You’ve just gotten off a flight. It was delayed leaving, cramped while flying and late landing. You trudge to the luggage carousel fully expecting to file a lost luggage claim. After a long wait, there it is, riding the conveyor a bit tattered or dirty from where it was dropped on the ground.
“Well, at least my luggage made it,” you mumble to no one in particular.
And there it is, your revealed impression of the airline industry. Your expectation is so low that the “silver lining” in all of it is that your luggage actually showed up. Millions of travelers a year share the same experience, collectively resigning them to expect mediocrity from the airline industry in America. Sure, there are individual employees who pursue excellence, but overall, seldom does anybody get excited about the experience of airline travel.
Do you or your church resemble the airline industry? Ouch! I know that is a pointed question with which to launch into the new year, but it is one that needs to be asked. My intent is not to offend but to stimulate thinking. Unfortunately, too many Christians, and as a result churches, have settled into mediocrity and the effects are devastating. First the church loses its vibrancy, then it grows stagnant and then it dies. Statistics prove that to be so, and we lose dozens of churches a year in the Tennessee Baptist Convention and hundreds across the Southern Baptist Convention.

SHORT TASK: From the passage comparing churches to the airline industry, reproduce the text starting at "You’ve just gotten" and ending at "of airline travel.".

RAW DATA:
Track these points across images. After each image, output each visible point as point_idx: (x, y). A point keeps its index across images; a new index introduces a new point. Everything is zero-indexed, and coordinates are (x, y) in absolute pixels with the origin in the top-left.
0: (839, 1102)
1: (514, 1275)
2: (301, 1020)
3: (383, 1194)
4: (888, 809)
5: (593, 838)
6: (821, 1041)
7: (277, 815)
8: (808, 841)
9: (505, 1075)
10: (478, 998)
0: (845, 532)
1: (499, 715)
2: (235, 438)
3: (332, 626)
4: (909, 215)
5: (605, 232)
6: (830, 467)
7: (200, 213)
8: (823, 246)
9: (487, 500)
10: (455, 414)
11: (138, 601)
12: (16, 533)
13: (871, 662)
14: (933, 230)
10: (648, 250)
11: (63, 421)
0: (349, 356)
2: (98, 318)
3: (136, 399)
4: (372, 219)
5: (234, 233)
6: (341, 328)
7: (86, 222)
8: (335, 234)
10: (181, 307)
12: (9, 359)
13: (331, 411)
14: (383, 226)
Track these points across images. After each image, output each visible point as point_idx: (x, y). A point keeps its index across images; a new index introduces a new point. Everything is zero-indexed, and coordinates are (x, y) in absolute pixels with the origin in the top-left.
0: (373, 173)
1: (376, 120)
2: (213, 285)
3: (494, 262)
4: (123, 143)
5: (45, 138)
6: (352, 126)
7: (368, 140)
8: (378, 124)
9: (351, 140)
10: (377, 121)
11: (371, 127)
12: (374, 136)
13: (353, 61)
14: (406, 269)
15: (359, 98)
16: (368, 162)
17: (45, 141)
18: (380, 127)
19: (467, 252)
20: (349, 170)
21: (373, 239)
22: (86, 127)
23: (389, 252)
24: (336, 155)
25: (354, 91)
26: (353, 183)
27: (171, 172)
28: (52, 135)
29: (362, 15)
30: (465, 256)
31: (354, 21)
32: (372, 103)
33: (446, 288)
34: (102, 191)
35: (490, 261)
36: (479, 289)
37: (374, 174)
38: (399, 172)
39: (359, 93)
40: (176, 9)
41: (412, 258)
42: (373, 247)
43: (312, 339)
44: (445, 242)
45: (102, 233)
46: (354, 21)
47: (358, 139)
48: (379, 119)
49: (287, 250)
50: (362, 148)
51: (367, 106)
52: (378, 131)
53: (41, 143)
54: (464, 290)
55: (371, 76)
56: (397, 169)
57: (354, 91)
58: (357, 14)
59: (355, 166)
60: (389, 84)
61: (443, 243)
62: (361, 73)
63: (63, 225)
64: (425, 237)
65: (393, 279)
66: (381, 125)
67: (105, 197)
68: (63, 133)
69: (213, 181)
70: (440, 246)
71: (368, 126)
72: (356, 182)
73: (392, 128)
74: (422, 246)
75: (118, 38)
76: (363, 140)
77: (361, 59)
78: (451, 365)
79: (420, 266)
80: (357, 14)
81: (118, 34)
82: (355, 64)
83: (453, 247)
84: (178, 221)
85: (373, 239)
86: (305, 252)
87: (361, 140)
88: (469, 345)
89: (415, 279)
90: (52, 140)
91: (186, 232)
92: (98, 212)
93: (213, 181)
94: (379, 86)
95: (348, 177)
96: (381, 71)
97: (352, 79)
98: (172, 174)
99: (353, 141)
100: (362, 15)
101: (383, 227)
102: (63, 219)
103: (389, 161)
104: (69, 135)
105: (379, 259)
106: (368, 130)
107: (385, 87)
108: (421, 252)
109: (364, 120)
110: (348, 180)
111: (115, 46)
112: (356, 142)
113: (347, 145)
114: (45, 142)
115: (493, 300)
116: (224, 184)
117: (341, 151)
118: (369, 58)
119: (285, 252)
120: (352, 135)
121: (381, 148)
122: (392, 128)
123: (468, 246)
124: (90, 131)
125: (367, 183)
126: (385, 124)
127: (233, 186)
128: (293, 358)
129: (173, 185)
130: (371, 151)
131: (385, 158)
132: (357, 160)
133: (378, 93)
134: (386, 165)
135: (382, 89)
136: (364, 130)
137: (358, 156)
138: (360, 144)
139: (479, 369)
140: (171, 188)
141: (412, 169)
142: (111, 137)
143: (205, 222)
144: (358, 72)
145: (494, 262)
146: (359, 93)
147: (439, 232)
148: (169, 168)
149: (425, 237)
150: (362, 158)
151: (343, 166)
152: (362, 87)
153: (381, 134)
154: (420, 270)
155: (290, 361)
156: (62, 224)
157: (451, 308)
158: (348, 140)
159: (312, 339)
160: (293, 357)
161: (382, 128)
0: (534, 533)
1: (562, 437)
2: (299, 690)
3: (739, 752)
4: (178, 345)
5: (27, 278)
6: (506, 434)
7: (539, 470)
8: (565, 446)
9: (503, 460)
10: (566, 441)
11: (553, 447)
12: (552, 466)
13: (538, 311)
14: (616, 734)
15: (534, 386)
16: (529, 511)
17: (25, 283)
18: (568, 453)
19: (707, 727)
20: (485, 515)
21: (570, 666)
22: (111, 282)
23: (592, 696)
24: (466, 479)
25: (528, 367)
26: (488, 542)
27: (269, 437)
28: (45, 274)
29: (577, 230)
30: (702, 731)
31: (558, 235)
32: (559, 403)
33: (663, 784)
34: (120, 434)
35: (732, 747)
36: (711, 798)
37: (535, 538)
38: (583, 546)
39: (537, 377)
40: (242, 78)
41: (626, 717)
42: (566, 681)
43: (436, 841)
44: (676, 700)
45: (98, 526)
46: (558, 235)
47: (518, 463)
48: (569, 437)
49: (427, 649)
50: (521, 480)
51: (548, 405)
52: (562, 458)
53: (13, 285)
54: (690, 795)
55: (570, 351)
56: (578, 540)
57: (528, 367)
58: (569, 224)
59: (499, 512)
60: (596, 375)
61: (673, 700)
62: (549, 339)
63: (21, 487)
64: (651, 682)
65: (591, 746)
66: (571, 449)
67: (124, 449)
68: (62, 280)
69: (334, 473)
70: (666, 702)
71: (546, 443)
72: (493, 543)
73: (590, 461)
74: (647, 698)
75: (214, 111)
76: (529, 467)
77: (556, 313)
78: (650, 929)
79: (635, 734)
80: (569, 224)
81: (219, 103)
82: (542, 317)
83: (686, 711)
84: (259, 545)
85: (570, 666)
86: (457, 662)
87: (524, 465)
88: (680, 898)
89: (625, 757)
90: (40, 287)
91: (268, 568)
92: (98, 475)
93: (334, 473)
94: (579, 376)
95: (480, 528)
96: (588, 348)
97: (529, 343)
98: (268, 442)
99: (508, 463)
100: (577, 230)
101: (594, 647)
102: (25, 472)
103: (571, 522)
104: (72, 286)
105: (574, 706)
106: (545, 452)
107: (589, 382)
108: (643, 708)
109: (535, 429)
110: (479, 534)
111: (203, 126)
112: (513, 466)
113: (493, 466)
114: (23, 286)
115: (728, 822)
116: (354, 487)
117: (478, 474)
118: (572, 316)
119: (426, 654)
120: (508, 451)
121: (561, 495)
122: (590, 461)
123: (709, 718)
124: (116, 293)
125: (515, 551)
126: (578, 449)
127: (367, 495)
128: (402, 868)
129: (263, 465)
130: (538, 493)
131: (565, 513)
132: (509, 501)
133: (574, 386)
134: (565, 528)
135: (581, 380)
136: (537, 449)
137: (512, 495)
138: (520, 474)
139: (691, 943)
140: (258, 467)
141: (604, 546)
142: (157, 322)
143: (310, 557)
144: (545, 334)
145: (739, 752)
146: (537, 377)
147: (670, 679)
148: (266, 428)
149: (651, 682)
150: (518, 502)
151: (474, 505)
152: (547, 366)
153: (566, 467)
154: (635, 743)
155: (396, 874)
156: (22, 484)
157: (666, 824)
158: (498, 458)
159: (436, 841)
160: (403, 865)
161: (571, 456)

SOLVED EXERCISE:
You’ve just gotten off a flight. It was delayed leaving, cramped while flying and late landing. You trudge to the luggage carousel fully expecting to file a lost luggage claim. After a long wait, there it is, riding the conveyor a bit tattered or dirty from where it was dropped on the ground.
“Well, at least my luggage made it,” you mumble to no one in particular.
And there it is, your revealed impression of the airline industry. Your expectation is so low that the “silver lining” in all of it is that your luggage actually showed up. Millions of travelers a year share the same experience, collectively resigning them to expect mediocrity from the airline industry in America. Sure, there are individual employees who pursue excellence, but overall, seldom does anybody get excited about the experience of airline travel.